Муженек-то мой – прямо-таки на глазах делает карьеру! Не зазнался б…
– Потом стали думать, где соборную ставку-то устроить, чтоб оттуда уже все дело начать. Князь Дмоховский хотел устроить ставку у себя, в Скарбнице, но потом порешили, что это больно далеко. И приговорили, как сказал князь Петр, – у него, в Кевроле. Ага, тоже вопрос из важнейших: в чьем княжестве ставка будет, тому и верховодить над всеми.
– Ну а потом подняли тост за будущую победу…
Как же, как же – и не один! Впрочем, для этого не было необходимости читать мысли князя Ондрея – достаточно было принюхаться к винным парам, постепенно насыщавшим воздух в горнице.
– Одно мне кажется странным, – задумчиво констатировала я. – Почему пар не бросился на поиски вашей честной компании сразу после того, как не смог захватить всех заговорщиков в Монастырской слободе?
* * *
Однако он бросился.
Уже к полудню слуги вокруг стали мрачнеть, а в их мыслях появились панические воспоминания, связанные с посещением базарной площади Девлетовой слободы. Впрочем, то же самое, вероятно, происходило на площадях прочих слобод. Да и на центральной вышеградской площади, под стенами самого кремля.
Картинка во всех головах была одна и та же. Возле вечевого столба стоят двое отроков государевых – то ли из рынд, то ли из лыцаровых детей (что, впрочем, почти одно и то же). Один время от времени бьет в большой гулкий барабан, похожий на винный бочонок, а другой принимается кричать, оглашая царов указ:
«Лета семь тыш шестьсот втораго, серпеня месяца на осьмой день, великай государ, цар и самодержец, со князьями верными решили и приговорили.
Ревнуя к пользе государской и по своему царову изволению, определено бысть – господам воеводам, и князи, и льгаарам. и детям княжиим и лыцаровым всех земель, и служилым людям, и голутвенным, тако же и детям их, и гостям, и посадским. и всякому протчиму жилецкому люду – убоятися бунту и всяческого поругания противу царова величия, како прямо, тако и с оговорками.

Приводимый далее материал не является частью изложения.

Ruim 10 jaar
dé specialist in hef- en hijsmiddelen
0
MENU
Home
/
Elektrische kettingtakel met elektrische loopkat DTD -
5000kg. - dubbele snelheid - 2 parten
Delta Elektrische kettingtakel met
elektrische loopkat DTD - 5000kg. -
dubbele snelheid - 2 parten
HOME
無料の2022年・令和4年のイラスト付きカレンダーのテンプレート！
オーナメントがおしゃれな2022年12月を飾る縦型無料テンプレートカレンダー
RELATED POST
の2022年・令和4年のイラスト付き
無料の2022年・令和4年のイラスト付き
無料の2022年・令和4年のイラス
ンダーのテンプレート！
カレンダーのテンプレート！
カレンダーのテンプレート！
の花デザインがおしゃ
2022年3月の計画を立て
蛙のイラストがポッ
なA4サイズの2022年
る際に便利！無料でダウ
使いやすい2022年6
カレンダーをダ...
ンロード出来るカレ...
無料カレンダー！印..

Буле же кто в таковом бунте замечен и в сем злопыхательском воровском деле противу великого государя, цара и са-модержеца изобличен, того бить батогами нещадно, невзирая на чин, титл, разряд и родовые заслуги. А побивши, казнить членением, с отделением головы от тулова в последнюю очередь. Сие наказание чинить предписано верным царовым слугам, а такмо, ежели таковых слуг в месте бунтовского злодеяния не окажется, то любому из верных царову величию людей, даже буде они из простаго жилецкого люда. О том накозании доносить не медля царову величию в Семые ворота Вышеградского кремля, где, по признании сего деяния, угодного государю, заслужившим вручена бысть награда – по пять копеек серебром за каждого бунтовщика.